American musician and bandleader (1904–1936)

Orville Knapp (January 1, 1904 - July 16, 1936) was an American dance bandleader born in Kansas City, Missouri. He was the brother of Evalyn Knapp.

Orville Knapp was an autodidact on saxophone, and moved to New York City in the early 1920s, where he played in the bands of Vincent Lopez and Leo Reisman. He then joined the Coon-Sanders Original Nighthawk Orchestra. Later in the 1920s, he formed his own group, which included Curly Howard, later one of the Three Stooges (Curly Howard was Shemp and Moe Howard's brother); their stage show often included a gag in which Howard, playing the part of orchestra conductor, would progressively lose pieces of his tuxedo as he led the band, including his pants.

Knapp's sister, Pauline (who used her middle name informally but her first name Evalyn professionally), had by this time moved to Hollywood to pursue work in film and become a star, appearing as leading lady with Edward G. Robinson and James Cagney in Smart Money (1931) and John Wayne in His Private Secretary (1933) among many others; Knapp joined her there in 1933, where he founded a new band. This group performed at the Grand Hotel in Santa Monica in 1934 and the Wilshire Hotel in Beverly Hills in 1935-1935, and recorded for Decca Records. Edith Caldwell, Ray Hendricks, Dave Marshall, Don Raymond, Norman Ruvell, and Virginia Verrill all served as vocalists for the group. Eventually, Leighton Noble became the group's regular singer. Critic Eugene Chadbourne remarked of Knapp's hiring process, "Knapp revealed an absolute lack of instinct for new talent by turning down both Stan Kenton and Spike Jones for the respective positions of pianist and drummer"

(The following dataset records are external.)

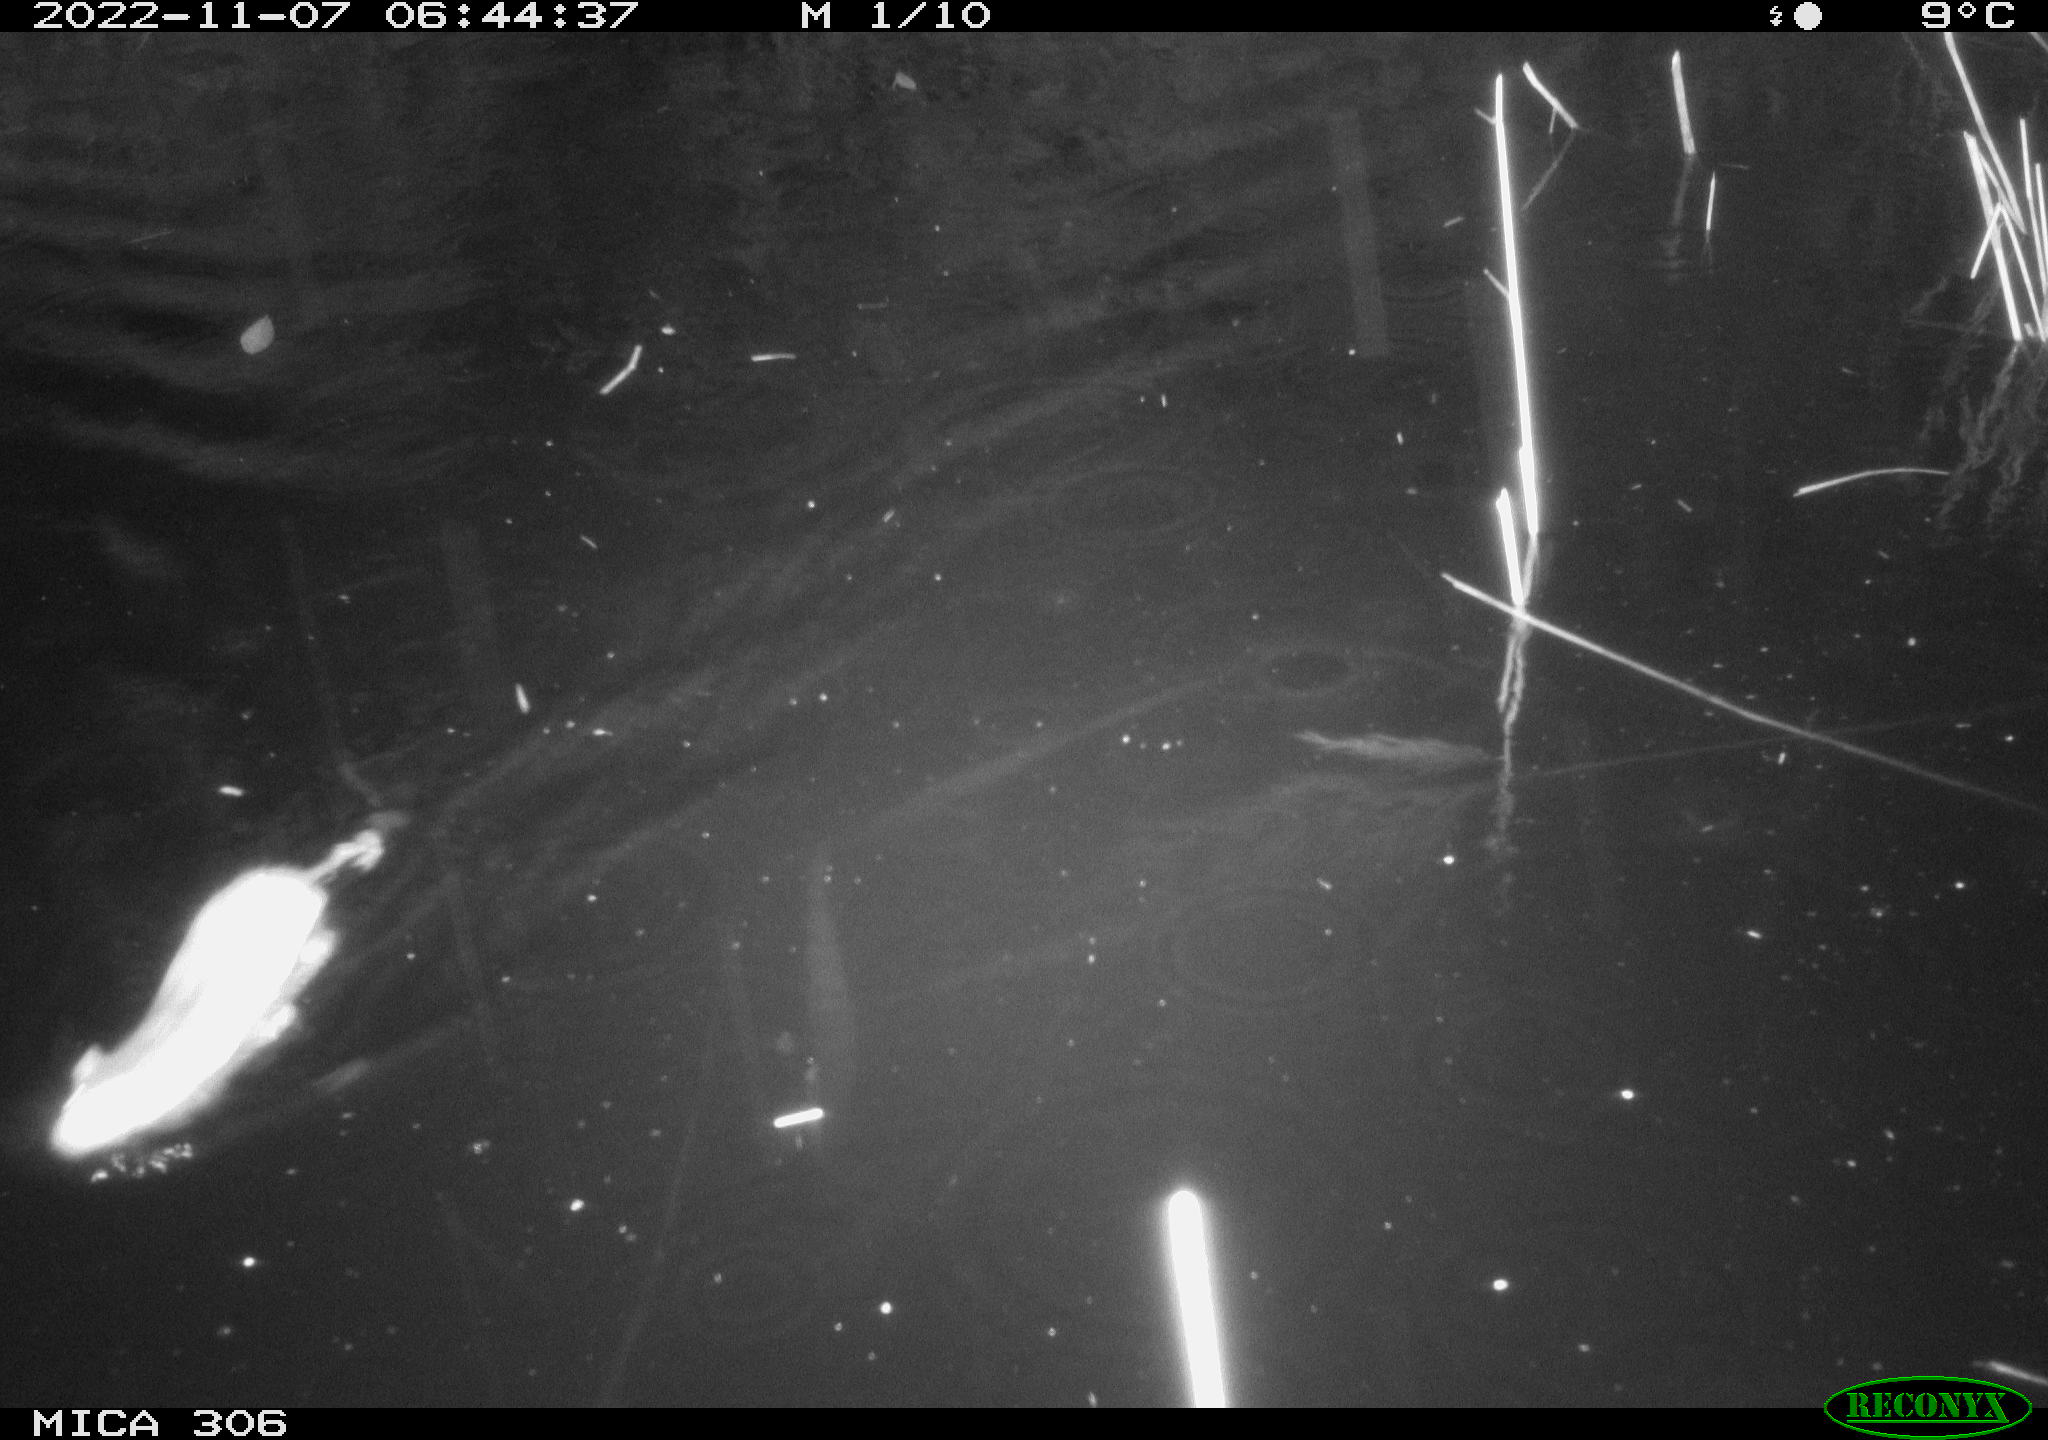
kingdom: Animalia
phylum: Chordata
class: Mammalia
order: Rodentia
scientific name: Rodentia
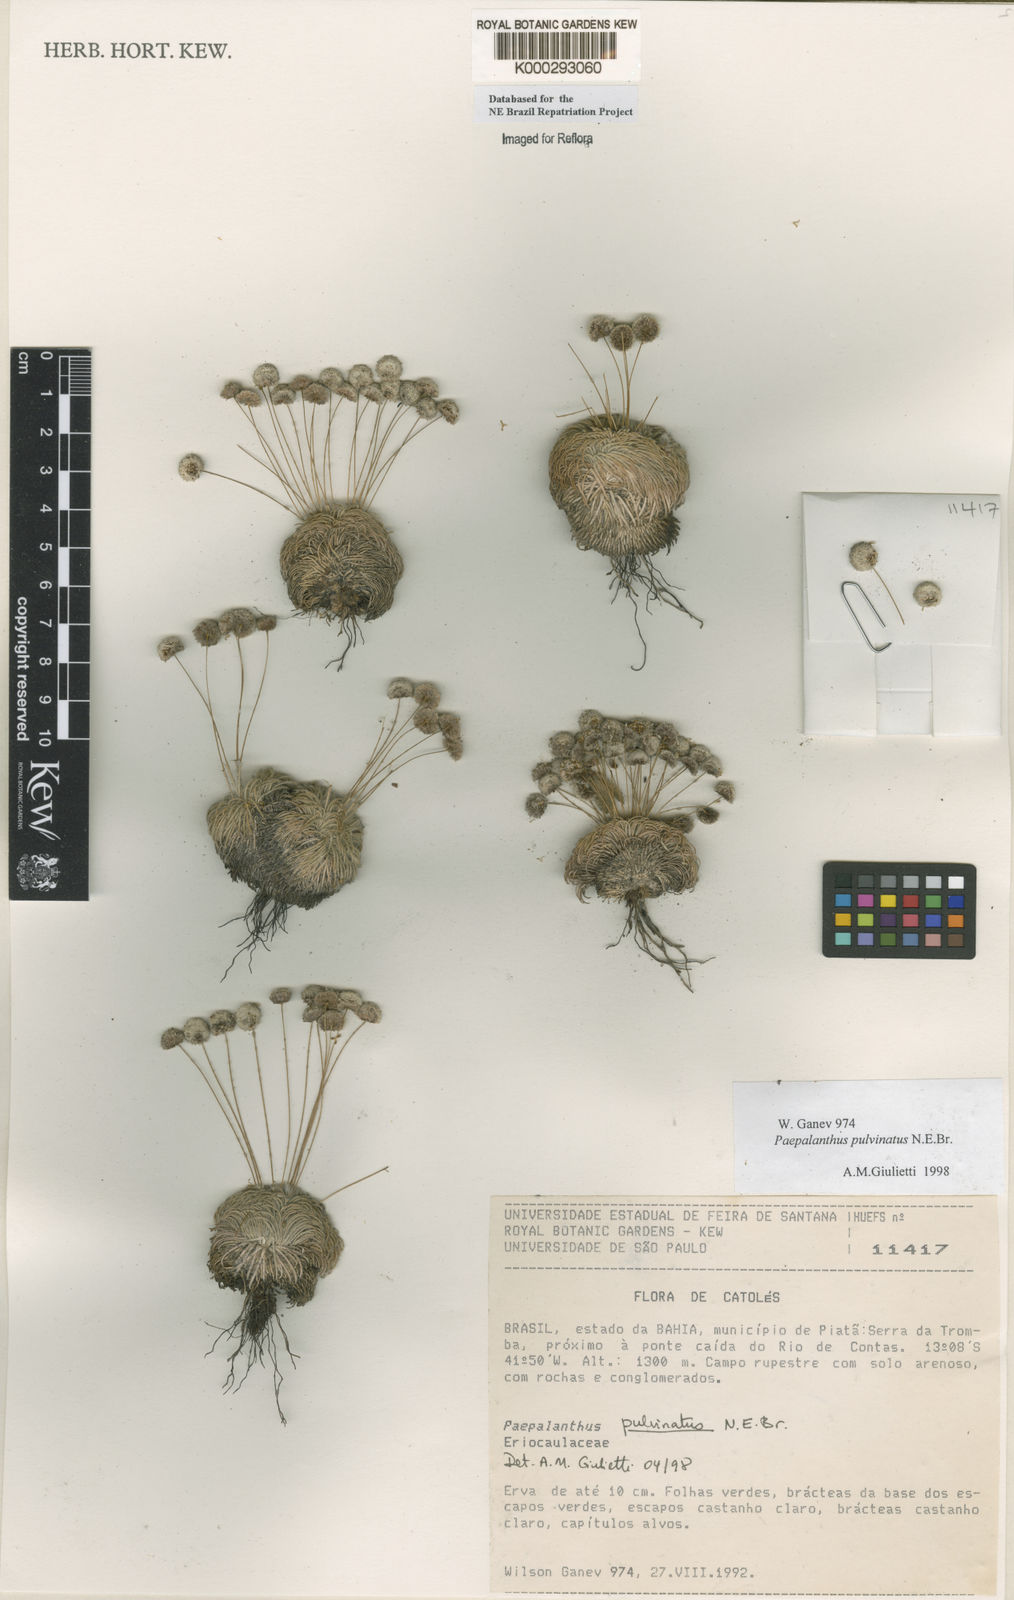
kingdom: Plantae
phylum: Tracheophyta
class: Liliopsida
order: Poales
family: Eriocaulaceae
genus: Paepalanthus
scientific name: Paepalanthus pulvinatus
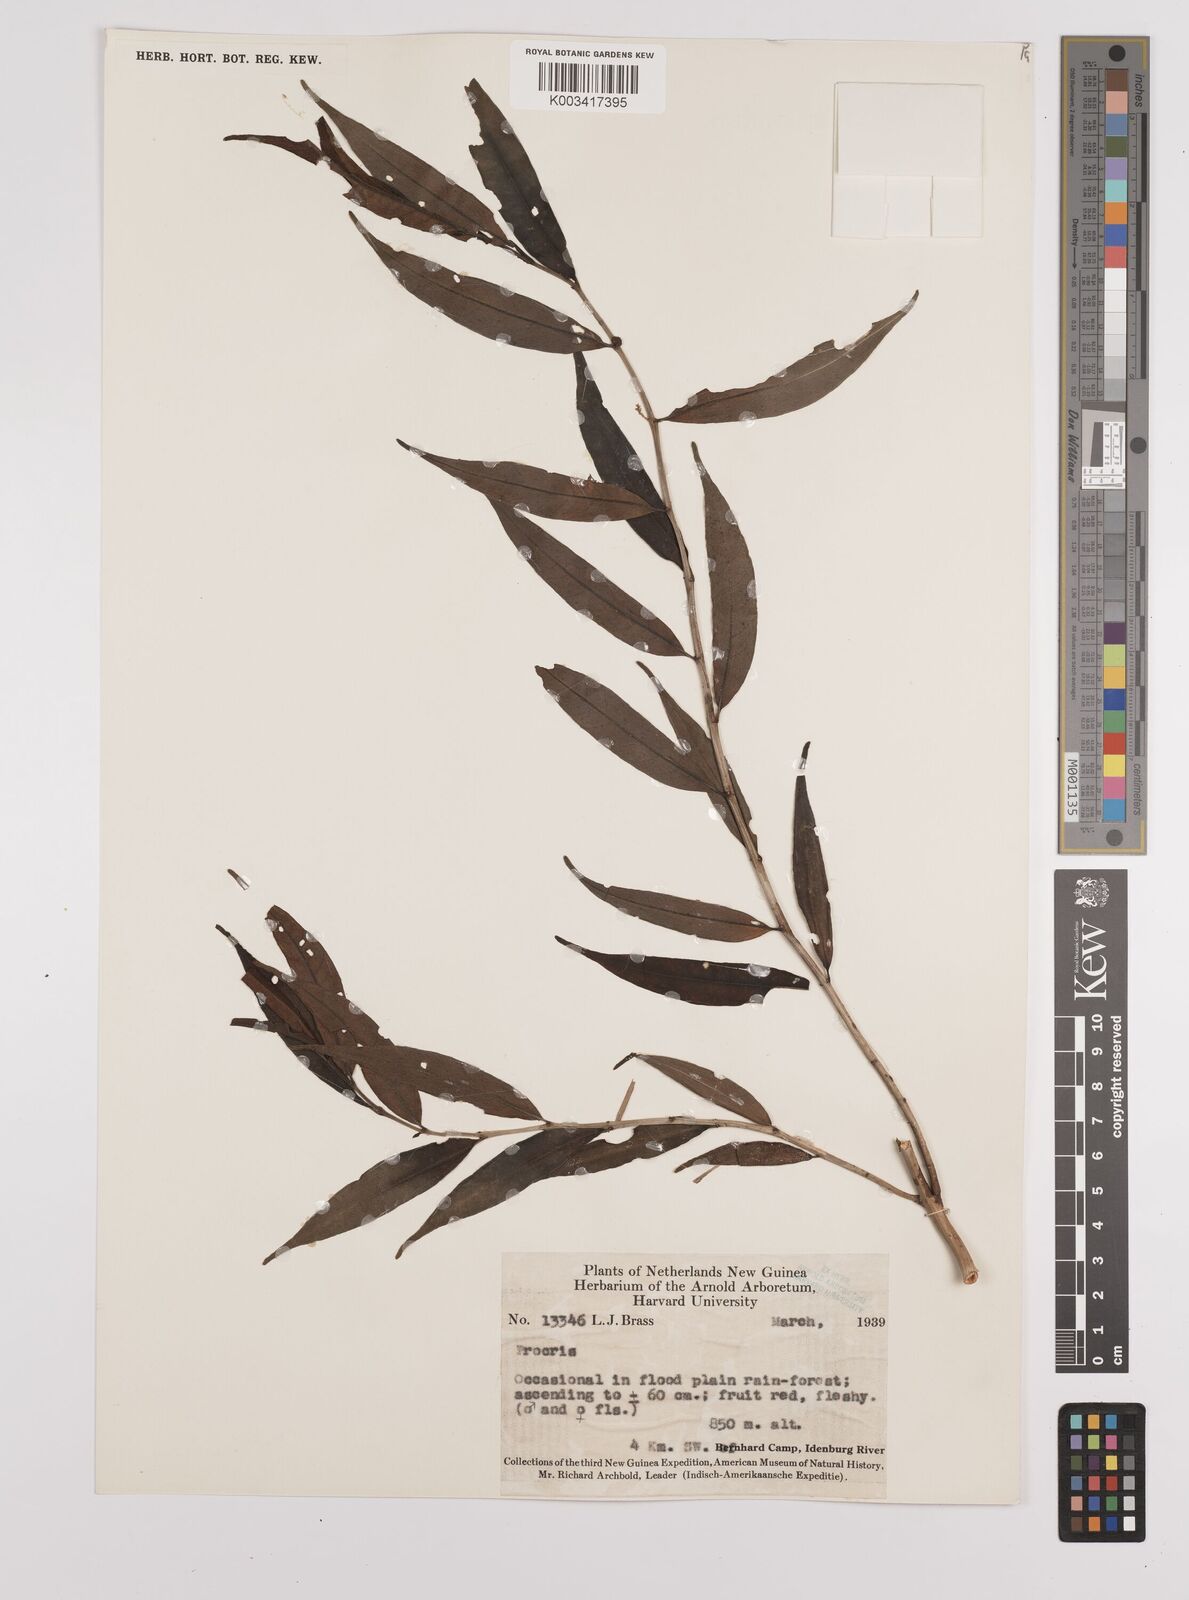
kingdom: Plantae
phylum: Tracheophyta
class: Magnoliopsida
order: Rosales
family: Urticaceae
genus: Procris
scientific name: Procris pedunculata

In 1935, Knapp's orchestra broadcast on WOR and went on a nationwide tour, recording in New York for Brunswick Records. He married Gloria Grafton, a Broadway star, that same year, and began taking flying lessons. In July 1936, while piloting a biplane, he crashed on the runway at Beverly Regional Airport and was killed.

Following Knapp's death, Noble took over the group, but he was pushed out by Knapp's widow and by the talent agency which managed the band. George Olsen became the orchestra's leader; Olsen later changed the group's name to the Music of Tomorrow Orchestra.